PROBLEMS AND TASKS:
a) Reproduce the part of the interview between "Tomlin: From the" and "test market? Sorry.", inclusive.
b) Translate this sentence from the interview into Spanish: "It's so much harder for me to sit down and watch an entire film, but I will watch 12 hours of a TV show in one sitting."
c) Answer these questions using the interview:
(i) According to Tomlin, what could she and Jane have made if those vibrators really worked?
(ii) Which show does Tomlin say she would like to go on?
(iii) How many hours of a TV show does Rae say she will watch in one sitting?

══ EXTRACT ══

I don't think "Grace and Frankie" would exist. It really gives lie to the idea that we are not interested in stories about people in the later years of their life. Did that surprise you that there was so much interest in it?
Tomlin: From the first year, we heard from so many people, young people, old people, just across the board people were responding to the show. You know, daughters would take their mothers to the show and mothers would bring their daughters to the show and stuff like that. And a lot of men like the show.
So will there ever be a real-world application for that vibrator and this lube invented on the show? I feel like this is a marketing opportunity you guys need to take.
Tomlin: If those vibrators really worked, Jane and I could have made a fortune. We could've sold them so easily.
And Ted, your show is so —
Danson: No vibrators. Oh, actually we do. Sorry.
There is one, she goes home and falls asleep on her vibrator.
Simons: Interesting segue, Ted actually has a branded vibrator. Oh, it's still in test market? Sorry.
Danson: It didn't work.
Middleditch: A lot of lawsuits.
Macy: That can happen to anyone, man.
Danson: It was from memory and I just blew it.
Middleditch: But it was a good "Shark Tank" episode when you got funded.
Tomlin: I would like to go on "Shark Tank."
What would you sell?
Tomlin: I would have sold probably anything that I thought would sell. I would talk them into it. That's my fantasy.
Simons: You'd be so intimidating there's no way that they would say no. They're like, "I'm not going to say no to Lily Tomlin."
Tomlin: Oh, you're hallucinating.
So, there's something like 465 just-scripted shows on television. What are you guys watching and how do you decide to watch it?
Rae: I'm watching a lot of things. I watch so much because I can classify it as, like, research. But I find it interesting because nobody's like, "Oh, there are too many books," you know? I think there's a place for everything. Literally so many people can find a show that speaks to them and I find something amazing in that. But I tend to watch what people tell me to watch, what I see conversations are happening about and I'm just excited to be immersed in their world. It's so much harder for me to sit down and watch an entire film, but I will watch 12 hours of a TV show in one sitting.

═══
══ DATASET CONTENT ══

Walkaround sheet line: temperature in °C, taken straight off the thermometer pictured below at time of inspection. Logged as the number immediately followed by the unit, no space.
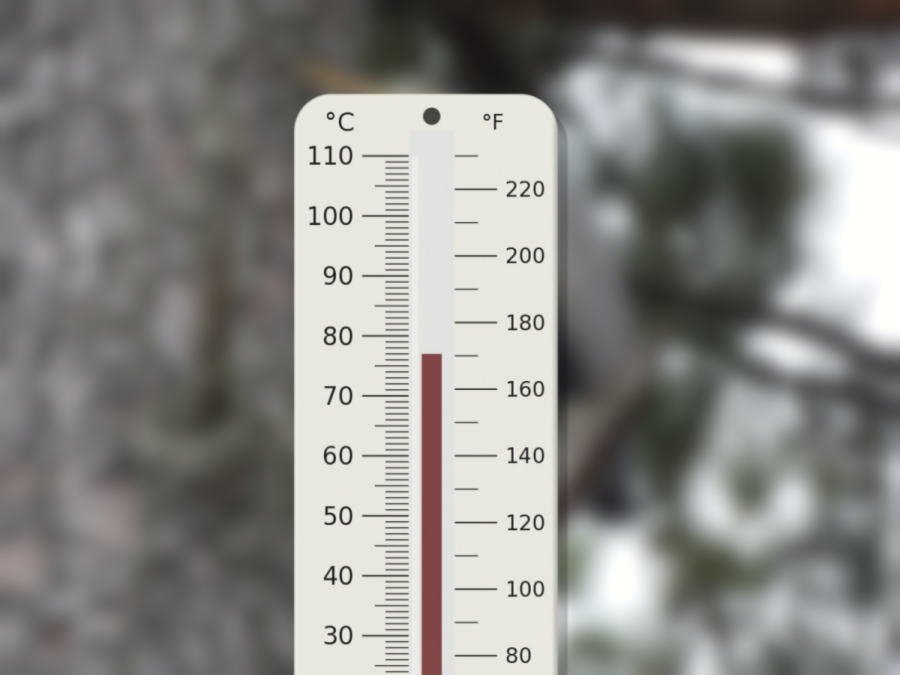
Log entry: 77°C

═══

LIST OF ANSWERS:
a)
Tomlin: From the first year, we heard from so many people, young people, old people, just across the board people were responding to the show. You know, daughters would take their mothers to the show and mothers would bring their daughters to the show and stuff like that. And a lot of men like the show.
So will there ever be a real-world application for that vibrator and this lube invented on the show? I feel like this is a marketing opportunity you guys need to take.
Tomlin: If those vibrators really worked, Jane and I could have made a fortune. We could've sold them so easily.
And Ted, your show is so —
Danson: No vibrators. Oh, actually we do. Sorry.
There is one, she goes home and falls asleep on her vibrator.
Simons: Interesting segue, Ted actually has a branded vibrator. Oh, it's still in test market? Sorry.

b) Me cuesta mucho más sentarme a ver una película entera, pero soy capaz de ver 12 horas de una serie de televisión de una sentada.

c)
(i) A fortune.
(ii) "Shark Tank."
(iii) 12 hours.